L’annonce brutale par le ministre du budget et des comptes publics du “plan de départs volontaires” dans la fonction publique a fait l’effet d’une bombe. On savait que Macron avait dans son programme la réduction des emplois publics et, à terme, la fin du statut de la fonction publique et de ses garanties pour les fonctionnaires.
Il a tenu à enfoncer le clou devant les caméras en rappelant que ce statut date du 19 octobre 1946 et que c’est Maurice Thorez qui en était à l’initiative…oubliant de préciser : “sous l’autorité du Général de Gaulle, chef du gouvernement provisoire”.
Pensez-donc, un communiste qui marquerait encore notre histoire sociale et le statut éminemment progressiste de la fonction publique, les garanties et les protections sociales de 5,6 millions de salariés (20% du total des emplois). Insupportable aux yeux de nos libéraux qui ne rêvent que de les remplacer par des contractuels et d’instaurer le salaire au “mérite”.

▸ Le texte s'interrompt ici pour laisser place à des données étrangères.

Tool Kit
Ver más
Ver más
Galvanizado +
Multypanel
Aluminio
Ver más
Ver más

Le moment serait venu d’exaucer les voeux de Denis Kessler (n°2 du patronat) exprimés en 2007 dans le journal “Challenges”juste après l’arrivée de Sarkozy à l’Elysée “de défaire méthodiquement le programme du Conseil National de la Résistance…Adieu 1945, raccrochons notre pays au monde !”
Et cela au moment où se révèle justement l’insuffisance criante partout de personnels dans les Hôpitaux publics, la santé en général, les EHPAD (voir la toute récente mobilisation), l’Education (à tous les niveaux), la protection sociale, la sécurité, la police, la justice ( la grève des personnels des prisons), la défense, les transports, le logement social, le contrôle des prix, des normes sanitaires et environnementales…

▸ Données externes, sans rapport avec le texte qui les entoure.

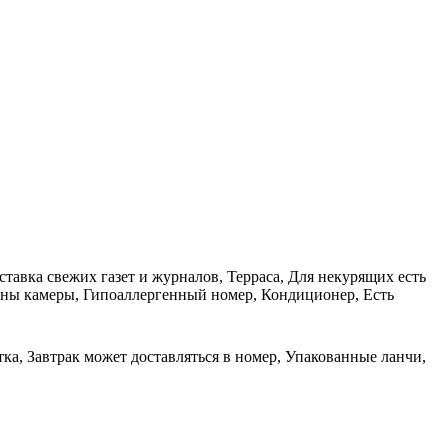
тавка свежих газет и журналов, Терраса, Для некурящих есть
рены камеры, Гипоаллергенный номер, Кондиционер, Есть
ка, Завтрак может доставляться в номер, Упакованные ланчи,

Une urgence telle que 8 des 9 organisations syndicales de fonctionnaires venaient d’adresser un courrier au gouvernement pour que s’ouvre une concertation débouchant sur un plan de titularisation des contractuels !
On a même entendu, “au 20 h”, Eric Woerth des LR rappeler que “120 000…ce n’était pas assez audacieux, il fallait multiplier par trois “!!
Le fond comme la méthode ne passent pas. Et ce ne sont pas les experts nommé par E. Philippe qui vont rassurer. D’autant plus que l’organisme d’analyse, d’évaluation, de propositions, France-Stratégie (qui n’est pas un repère de révolutionnaires)…crée en 2013 et rattaché au…Premier ministre a produit un rapport (1) en décembre 2017 qui tend à démontrer que la France n’est pas sur-administrée.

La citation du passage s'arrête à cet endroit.